Perdoem os que desprezaram o seu laborioso passado, crucificaram sua velhice e escarneceram da sua enfermidade. Morreu o carpinteiro Osmundo. No anonimato de homem simples e humilde, ele viveu do trabalho e para o trabalho. Apostava no futuro. Acreditava na construção de um Brasil sadio, com ordem e progresso. O tempo passou e o futuro chegou. E a resposta foi cruel. As madeiras que suas mãos transformaram em obras de arte, o cupim destruiu. Seus sonhos não passaram de ilusão. A tranquilidade que esperava ter na velhice foi desastrosa. Não fossem o empenho de sua pequena família e as mãos amigas que lhe foram estendidas, sua vida não teria se prolongado um pouco mais.

Como dói a morte de seu Osmundo.

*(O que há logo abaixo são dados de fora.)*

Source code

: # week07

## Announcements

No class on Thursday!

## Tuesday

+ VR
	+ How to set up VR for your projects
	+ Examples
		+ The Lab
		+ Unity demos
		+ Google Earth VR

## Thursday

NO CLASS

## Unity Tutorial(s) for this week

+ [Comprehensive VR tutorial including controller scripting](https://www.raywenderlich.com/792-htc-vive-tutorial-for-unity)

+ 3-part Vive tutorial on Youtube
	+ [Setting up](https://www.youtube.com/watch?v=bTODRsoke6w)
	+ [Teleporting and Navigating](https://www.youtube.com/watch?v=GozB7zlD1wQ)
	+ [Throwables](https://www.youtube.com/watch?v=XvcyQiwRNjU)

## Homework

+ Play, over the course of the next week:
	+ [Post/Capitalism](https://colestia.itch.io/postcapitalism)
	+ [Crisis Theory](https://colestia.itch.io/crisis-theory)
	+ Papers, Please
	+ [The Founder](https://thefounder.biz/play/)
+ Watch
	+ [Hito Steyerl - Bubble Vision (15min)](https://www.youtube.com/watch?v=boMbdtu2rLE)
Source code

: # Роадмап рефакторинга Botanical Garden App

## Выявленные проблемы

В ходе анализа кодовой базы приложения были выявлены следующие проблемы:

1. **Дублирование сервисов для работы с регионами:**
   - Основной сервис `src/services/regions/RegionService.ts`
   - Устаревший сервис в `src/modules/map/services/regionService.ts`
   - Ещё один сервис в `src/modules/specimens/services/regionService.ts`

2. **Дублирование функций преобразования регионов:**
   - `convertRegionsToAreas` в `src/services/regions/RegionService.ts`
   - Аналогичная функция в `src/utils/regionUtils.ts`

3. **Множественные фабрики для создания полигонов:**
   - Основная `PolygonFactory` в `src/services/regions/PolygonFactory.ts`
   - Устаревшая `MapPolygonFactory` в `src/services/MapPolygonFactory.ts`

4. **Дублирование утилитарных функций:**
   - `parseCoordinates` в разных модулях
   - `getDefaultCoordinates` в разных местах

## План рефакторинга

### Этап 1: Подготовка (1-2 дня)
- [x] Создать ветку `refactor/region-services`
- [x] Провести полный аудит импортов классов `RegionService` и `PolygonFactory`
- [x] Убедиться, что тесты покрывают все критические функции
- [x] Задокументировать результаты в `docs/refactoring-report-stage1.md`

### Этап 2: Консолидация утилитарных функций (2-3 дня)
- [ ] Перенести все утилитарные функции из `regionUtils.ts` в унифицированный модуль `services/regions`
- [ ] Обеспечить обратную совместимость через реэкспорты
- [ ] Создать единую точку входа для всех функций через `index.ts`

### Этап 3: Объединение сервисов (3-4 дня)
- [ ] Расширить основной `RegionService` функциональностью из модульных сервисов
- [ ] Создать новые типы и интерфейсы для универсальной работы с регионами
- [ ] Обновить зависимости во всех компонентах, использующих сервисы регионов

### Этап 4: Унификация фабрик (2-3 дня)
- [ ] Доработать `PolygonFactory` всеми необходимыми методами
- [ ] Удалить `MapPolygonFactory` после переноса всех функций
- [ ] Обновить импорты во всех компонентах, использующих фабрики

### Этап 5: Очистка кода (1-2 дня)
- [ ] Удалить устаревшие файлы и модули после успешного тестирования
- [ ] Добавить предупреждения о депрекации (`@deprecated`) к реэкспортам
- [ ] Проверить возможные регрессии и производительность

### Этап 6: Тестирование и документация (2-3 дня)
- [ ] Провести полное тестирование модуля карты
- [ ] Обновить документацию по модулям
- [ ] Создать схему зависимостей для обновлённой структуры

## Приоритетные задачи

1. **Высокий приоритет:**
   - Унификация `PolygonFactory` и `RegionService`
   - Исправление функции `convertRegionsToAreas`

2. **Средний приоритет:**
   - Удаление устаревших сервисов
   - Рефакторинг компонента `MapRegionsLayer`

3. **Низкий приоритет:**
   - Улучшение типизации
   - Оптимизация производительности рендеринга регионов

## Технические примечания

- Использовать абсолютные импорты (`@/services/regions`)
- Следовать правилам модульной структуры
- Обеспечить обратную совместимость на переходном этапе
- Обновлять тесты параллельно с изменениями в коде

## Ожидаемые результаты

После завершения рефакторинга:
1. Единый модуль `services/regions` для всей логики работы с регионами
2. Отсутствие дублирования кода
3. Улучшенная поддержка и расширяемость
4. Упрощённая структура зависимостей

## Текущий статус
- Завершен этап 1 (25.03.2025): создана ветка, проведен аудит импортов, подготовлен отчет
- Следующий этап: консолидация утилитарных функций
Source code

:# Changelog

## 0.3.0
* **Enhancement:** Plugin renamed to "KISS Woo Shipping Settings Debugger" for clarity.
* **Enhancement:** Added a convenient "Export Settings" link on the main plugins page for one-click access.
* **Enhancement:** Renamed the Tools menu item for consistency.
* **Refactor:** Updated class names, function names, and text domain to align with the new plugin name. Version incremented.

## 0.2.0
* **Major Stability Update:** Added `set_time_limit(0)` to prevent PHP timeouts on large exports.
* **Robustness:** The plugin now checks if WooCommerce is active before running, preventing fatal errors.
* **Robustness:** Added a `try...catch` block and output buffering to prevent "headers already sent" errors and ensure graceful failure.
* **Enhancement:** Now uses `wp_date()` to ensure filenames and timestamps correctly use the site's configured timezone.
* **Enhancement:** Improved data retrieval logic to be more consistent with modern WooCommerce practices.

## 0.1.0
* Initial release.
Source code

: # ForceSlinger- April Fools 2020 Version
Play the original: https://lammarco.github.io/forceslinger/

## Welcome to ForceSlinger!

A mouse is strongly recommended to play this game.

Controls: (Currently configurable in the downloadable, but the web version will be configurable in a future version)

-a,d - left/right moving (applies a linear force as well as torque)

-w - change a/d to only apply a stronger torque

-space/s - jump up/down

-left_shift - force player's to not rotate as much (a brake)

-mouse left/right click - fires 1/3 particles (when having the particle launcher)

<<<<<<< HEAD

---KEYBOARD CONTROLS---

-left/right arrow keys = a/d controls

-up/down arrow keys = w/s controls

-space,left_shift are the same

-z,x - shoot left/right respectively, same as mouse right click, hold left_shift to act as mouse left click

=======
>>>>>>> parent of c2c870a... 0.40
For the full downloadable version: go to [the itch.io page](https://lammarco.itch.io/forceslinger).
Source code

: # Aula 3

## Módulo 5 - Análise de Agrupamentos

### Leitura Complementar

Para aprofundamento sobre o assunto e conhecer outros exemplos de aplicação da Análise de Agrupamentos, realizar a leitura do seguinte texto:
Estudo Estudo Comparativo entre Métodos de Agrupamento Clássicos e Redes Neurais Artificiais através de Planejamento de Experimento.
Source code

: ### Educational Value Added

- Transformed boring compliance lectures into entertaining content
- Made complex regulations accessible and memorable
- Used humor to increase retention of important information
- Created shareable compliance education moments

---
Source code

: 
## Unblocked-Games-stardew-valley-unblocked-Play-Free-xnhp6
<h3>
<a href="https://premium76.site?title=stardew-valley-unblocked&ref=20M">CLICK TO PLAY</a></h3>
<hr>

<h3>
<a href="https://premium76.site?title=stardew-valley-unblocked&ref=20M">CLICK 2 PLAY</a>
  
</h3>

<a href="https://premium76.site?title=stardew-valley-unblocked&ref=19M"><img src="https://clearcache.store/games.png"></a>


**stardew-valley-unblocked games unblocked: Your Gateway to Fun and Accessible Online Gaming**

Hoje, dia do sepultamento, nada mais justo e cívico que cobrir o caixão com o Bandeira Nacional, na forma que a lei permite: para homenagear um grande brasileiro. E, também, como desagravo e súplica de perdão, por tanto abandono e maldade que sofreu no fim da vida. Adeus, seu Osmundo”.

QUESTÃO DE TEMPO – Hoje, com a volta dos militares ao poder, mesmo no regime democrático, muitas histórias como a de “seu” Osmundo vão se repetir. É questão de tempo. E as perspectivas e os sinais iniciais deste novo governo — ao sentir dos discursos dos comandantes militares — não são promissores.

Se passados 9 dias, só se viu e ouviu desencontros, desmentidos, favorecimentos, nepotismo, vaidades… o que não irá acontecer com 90, 900 e mais dias e meses passados?